Birçok engelli bireyin hem toplumun kendilerine bakışı hem de kendilerinin kendilerini toplumda konumlandırmaları itibariyle aşağılık duygusu hissetme riskleri fazladır.
Pozitif Psikoloji
Bireylerin iyilik hâlleri, mutlulukları, yaşam doyumları, psikolojik sağlamlıkları, umutları ya da iyimserlikleri gibi özellikleri de incelenmeye değerdir. Problemler üzerine yoğunlaşmak yerine bu olumlu özellikler üzerine çalışmak, psikolojik sağlığa daha fazla yarar sağlar. Sorun ya da hastalık veya anormallikten çok bireylerin olumlu, sağlıklı, istenen yanlarına odaklanmaktadır.
Çok ağır bir engel durumu olsa bile; her zaman bireyin olumlu bir yaşantısı ya da özelliği de olabilir. Bu nedenle bireylerin sadece engeline odaklanmak yerine olumlu özelliklerine de dikkat etmek ve onları fark etmek önemlidir.

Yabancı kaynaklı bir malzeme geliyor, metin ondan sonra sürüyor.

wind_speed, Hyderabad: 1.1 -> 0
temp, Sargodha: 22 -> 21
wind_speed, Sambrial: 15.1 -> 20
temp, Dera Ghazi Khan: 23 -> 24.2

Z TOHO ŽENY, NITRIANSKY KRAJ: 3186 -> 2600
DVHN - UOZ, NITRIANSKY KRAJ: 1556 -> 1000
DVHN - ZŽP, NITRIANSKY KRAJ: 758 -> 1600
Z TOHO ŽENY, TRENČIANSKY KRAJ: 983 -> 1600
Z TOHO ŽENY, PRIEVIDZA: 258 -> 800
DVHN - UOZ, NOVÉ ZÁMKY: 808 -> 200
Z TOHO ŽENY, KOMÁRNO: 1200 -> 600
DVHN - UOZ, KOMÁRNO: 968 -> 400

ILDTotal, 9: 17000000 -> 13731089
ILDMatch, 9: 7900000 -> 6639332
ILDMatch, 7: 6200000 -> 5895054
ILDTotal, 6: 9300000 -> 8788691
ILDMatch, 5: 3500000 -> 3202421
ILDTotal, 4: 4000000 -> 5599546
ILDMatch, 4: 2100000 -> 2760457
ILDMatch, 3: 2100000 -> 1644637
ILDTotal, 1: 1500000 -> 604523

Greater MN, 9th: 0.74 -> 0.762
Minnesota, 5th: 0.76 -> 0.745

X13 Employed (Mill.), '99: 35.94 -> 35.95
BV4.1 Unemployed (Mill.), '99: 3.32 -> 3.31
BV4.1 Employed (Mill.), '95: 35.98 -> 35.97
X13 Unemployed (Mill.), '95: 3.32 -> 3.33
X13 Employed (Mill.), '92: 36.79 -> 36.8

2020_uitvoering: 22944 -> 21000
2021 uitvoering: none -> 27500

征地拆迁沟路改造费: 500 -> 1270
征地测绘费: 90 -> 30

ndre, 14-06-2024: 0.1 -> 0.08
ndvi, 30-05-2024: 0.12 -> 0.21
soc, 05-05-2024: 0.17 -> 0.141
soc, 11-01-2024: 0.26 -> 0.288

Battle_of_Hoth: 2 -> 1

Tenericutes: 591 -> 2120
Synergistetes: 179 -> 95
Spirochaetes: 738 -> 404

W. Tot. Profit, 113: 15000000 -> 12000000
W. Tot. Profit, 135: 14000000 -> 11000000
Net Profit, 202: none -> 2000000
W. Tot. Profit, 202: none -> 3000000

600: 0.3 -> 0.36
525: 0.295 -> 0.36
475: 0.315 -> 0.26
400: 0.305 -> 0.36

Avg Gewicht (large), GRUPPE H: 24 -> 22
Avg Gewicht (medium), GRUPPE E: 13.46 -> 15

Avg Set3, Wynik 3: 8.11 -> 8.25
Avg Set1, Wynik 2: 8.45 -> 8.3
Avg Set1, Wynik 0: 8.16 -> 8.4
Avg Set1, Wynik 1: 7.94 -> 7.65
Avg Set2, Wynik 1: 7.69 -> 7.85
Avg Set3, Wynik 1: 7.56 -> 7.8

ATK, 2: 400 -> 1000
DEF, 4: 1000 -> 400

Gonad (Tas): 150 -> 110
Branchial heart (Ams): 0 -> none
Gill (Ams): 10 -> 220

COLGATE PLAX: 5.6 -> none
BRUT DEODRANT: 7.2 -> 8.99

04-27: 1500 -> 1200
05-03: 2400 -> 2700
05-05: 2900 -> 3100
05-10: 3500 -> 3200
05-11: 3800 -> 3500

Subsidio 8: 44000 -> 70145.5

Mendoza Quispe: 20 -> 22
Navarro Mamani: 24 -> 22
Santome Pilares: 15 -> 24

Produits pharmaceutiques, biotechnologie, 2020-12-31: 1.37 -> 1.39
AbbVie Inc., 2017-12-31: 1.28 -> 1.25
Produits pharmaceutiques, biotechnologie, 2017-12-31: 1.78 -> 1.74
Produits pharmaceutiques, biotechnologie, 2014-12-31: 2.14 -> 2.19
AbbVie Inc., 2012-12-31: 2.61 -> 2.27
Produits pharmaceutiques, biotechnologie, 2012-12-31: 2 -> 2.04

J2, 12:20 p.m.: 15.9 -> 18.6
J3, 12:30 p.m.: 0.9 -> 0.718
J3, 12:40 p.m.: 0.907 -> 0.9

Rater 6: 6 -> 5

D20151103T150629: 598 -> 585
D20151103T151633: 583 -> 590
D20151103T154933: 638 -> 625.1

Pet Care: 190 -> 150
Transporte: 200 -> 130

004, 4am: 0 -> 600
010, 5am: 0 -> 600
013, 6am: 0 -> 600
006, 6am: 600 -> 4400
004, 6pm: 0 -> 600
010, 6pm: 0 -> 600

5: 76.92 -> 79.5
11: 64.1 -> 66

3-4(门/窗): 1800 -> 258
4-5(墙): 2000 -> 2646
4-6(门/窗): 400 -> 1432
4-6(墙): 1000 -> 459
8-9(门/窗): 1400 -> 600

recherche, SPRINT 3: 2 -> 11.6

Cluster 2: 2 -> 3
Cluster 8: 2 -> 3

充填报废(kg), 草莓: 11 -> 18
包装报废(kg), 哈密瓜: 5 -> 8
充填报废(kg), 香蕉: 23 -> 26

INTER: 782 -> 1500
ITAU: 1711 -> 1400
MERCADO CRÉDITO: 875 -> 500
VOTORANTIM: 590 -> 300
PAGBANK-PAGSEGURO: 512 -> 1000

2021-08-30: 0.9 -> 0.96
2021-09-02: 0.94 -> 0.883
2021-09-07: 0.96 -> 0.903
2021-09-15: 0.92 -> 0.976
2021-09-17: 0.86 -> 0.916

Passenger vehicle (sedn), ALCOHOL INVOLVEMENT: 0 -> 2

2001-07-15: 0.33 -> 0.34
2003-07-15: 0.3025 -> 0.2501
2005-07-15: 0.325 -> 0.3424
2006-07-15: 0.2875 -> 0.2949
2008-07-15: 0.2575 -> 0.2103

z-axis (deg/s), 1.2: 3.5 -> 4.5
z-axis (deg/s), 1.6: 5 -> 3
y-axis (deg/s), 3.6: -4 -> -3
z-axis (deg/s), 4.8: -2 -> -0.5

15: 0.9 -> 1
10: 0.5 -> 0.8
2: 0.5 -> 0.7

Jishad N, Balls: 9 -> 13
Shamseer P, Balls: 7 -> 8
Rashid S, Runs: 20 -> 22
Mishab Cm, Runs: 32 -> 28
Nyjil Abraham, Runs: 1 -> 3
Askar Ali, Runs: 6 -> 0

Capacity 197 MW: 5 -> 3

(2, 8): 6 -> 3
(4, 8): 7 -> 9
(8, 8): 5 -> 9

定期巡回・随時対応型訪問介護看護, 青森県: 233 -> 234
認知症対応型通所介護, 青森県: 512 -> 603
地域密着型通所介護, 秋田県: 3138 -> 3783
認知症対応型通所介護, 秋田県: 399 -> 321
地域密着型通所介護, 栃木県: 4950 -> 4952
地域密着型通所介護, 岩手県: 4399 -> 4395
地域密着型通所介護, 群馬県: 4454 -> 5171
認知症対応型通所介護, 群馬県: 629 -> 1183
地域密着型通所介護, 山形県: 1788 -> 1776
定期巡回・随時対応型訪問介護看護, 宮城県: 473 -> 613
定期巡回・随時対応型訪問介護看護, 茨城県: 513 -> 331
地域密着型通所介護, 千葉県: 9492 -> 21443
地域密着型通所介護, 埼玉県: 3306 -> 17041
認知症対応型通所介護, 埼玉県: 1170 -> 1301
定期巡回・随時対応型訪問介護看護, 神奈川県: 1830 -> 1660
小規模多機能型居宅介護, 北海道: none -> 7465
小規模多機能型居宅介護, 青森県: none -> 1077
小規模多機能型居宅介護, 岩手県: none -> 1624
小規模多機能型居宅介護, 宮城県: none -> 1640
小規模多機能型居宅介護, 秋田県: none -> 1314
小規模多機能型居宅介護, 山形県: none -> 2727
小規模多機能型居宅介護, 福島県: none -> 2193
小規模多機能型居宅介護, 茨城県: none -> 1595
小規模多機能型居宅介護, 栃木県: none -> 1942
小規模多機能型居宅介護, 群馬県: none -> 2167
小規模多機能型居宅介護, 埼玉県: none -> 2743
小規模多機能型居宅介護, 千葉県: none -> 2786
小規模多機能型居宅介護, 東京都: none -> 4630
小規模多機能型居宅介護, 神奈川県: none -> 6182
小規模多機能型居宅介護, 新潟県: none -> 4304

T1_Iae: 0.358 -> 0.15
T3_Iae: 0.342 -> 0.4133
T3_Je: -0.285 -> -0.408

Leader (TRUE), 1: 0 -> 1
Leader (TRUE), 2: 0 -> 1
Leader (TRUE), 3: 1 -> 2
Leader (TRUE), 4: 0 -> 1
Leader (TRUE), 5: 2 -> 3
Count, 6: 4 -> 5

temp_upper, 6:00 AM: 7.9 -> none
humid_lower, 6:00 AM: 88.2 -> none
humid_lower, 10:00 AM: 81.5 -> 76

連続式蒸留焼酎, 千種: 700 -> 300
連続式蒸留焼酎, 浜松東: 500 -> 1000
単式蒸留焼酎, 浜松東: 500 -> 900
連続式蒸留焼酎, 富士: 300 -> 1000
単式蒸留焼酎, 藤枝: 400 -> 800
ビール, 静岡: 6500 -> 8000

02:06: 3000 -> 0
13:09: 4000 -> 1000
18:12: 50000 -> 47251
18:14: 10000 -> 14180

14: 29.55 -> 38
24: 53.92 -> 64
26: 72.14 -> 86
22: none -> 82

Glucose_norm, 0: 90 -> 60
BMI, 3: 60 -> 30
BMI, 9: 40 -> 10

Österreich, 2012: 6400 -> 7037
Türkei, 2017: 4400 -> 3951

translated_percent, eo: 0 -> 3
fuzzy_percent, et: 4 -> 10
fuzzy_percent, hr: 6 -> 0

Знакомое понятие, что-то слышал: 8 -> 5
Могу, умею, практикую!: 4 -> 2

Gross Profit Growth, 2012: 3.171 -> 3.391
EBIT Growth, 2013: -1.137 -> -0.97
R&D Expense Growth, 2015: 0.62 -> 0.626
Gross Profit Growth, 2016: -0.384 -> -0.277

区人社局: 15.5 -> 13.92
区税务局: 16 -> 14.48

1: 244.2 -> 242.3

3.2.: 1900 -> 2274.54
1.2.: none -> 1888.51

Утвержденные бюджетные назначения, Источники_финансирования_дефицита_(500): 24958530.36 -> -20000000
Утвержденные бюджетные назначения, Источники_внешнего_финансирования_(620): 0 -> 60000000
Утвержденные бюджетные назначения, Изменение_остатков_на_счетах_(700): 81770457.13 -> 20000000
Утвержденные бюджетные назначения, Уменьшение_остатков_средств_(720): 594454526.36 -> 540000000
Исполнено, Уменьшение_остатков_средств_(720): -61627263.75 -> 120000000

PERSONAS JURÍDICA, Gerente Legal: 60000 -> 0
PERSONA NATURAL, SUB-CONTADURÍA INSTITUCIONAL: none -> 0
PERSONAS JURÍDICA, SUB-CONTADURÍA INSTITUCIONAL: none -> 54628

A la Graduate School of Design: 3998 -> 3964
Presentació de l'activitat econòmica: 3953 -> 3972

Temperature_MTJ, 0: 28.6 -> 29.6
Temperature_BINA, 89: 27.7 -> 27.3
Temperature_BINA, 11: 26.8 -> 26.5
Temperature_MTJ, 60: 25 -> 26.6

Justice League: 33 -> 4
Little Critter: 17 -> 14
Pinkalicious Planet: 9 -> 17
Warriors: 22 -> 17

Engellilerin Ruh Sağlığını Korumak
Engelli bireylere acımanın onlara hiçbir yararı yoktur. Önemli olan engelli bireyin ruh sağlığını tehdit eden nedenlerin ortadan kaldırılmasıdır.
Temel Önleme
Birincil önleme olarak da ifade edilen temel önleme, genel olarak herhangi bir sorun ortaya çıkmadan önceki çalışmaları içermektedir.
İkincil Önleme
Henüz olmuş olayların süre ve sayı olarak yayılmasını engelleme amaçlı çabalardır.
Üçüncül Önleme
Gerçekleşmiş olan bozuklukları, eksiklikleri azaltmaya ya da yok etmeye yönelik çalışmaları içerir.